In 1988, Haskell identified another variation of the buddy film in a magazine article entitled, "The Odder Couples: Is Being a Misfit the New Precondition for Male Friendship?" Haskell obligingly pointed out that "Male bonding is nothing new in the movies: Edward G. Robinson and Douglas Fairbanks, Jr. loved each other more than any woman in Little Caesar (1931), and Paul Newman and Robert Redford were boys together in Butch Cassidy and the Sundance Kid and The Sting. But men onscreen usually have shied away from displays of emotion that some of them associate with wimpishness.

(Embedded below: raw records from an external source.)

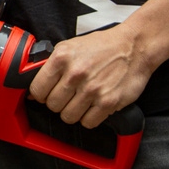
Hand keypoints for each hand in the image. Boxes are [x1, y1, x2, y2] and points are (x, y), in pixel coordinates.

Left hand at [27, 25, 154, 128]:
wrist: (134, 46)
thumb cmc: (102, 46)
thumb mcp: (69, 47)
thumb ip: (51, 66)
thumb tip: (34, 92)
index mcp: (61, 58)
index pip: (37, 89)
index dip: (40, 95)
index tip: (46, 94)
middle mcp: (75, 74)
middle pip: (52, 105)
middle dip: (58, 103)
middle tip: (67, 97)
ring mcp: (92, 89)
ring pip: (68, 116)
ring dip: (73, 112)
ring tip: (80, 101)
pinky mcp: (108, 101)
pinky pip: (88, 122)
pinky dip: (89, 118)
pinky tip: (92, 107)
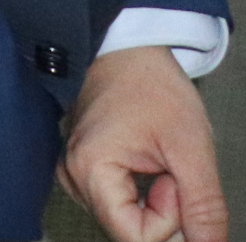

Taking their cue from women, men are starting to open up to one another, and going public in confessional forums like the "About Men" column in The New York Times Magazine. Recent movies like Dominick &Eugene, Patti Rocks, and the classic Birdy reflect this new glasnost, but the tortured fraternal relationships in these films suggest that conditions still have to be very special for men to express their feelings of love for one another" (Haskell 1988, 66).
Robin Wood takes the view that within their social context, seventies buddy movies are "more interesting than is generally recognized." He writes in Hollywood from Vietnam to Reagan that "the basic motivating premise of the seventies' buddy movie is not the presence of the male relationship but the absence of home" (Wood 1986, 227). He identifies Butch Cassidy and the Sundance Kid, Easy Rider, and Midnight Rider (all released in 1969) as the three films that effectively launched the cycle, and he makes a case for the later films, "of which Thunderbolt and Lightfoot [1974], Scarecrow [1973], and California Split [1974] are the most distinguished and idiosyncratic," as being variations on the principles established in 1969.